Brothers and sisters, all of us must be changed, or we cannot remain with our Father when we are returned to Him. Yea, “all mankind, yea, men and women, all nations, kindreds, tongues and people, must be born again; yea, born of God, changed from their carnal and fallen state, to a state of righteousness, being redeemed of God, becoming his sons and daughters; . . . and unless they do this they can in nowise inherit the kingdom of God” (Mosiah 27:25-26). Change means conversion -- conversion from what we are now to what we need to be to remain with our Heavenly Father in the day of judgment. And such conversion, or change, occurs only as we receive the saving ordinances and keep the associated covenants, which include baptism, for men only priesthood ordination, temple endowment, temple sealing, and the sacrament.

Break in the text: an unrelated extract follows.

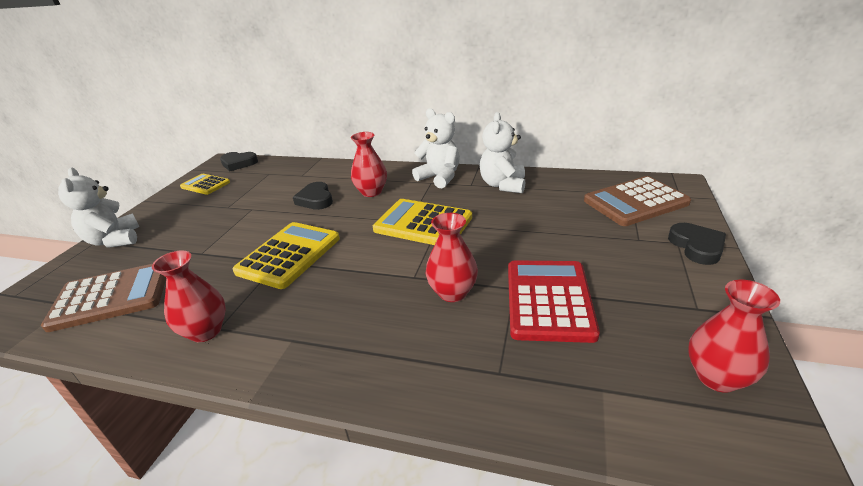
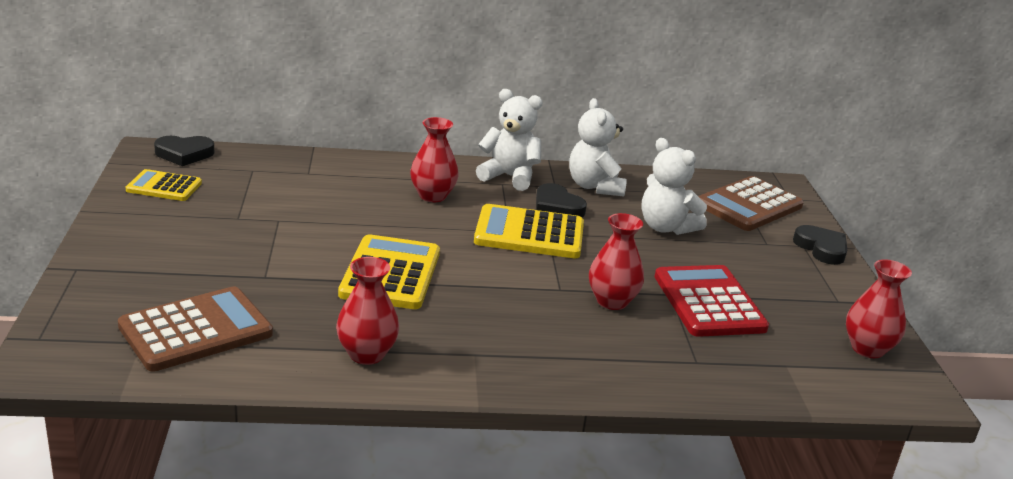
camera: 25 degrees left, 5 degrees down
(114, 240) = (107, 266): white teddy bear -> white teddy bear (666, 227)
(316, 199) = (362, 206): black heart -> black heart (557, 207)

We must understand, brothers and sisters, that in the ordinances of the priesthood there is a power to change us, if we are willing to receive such power. As the Lord told Joseph Smith, “in the ordinances [of the priesthood], the power of godliness is manifest. And without the ordinances thereof, and the authority of the priesthood, the power of godliness is not manifest unto men in the flesh; For without this no man can see the face of God, even the Father and live” (D&C 84:20-22). What is the power of godliness in the ordinances? Among other things, the power of godliness is the power to change us into beings that can live with, and like, God our Father and His Son. Such power is made available to us through the atoning sacrifice of Jesus Christ and through the receiving of ordinances and the keeping of covenants delivered in His name – including the sacrament.

It is my prayer that we may all sing the sacrament hymns (which are prayers unto God) more earnestly and participate in the sacrament ordinance more thoughtfully and penitently, that we may come unto Christ, grace for grace, until the perfect day.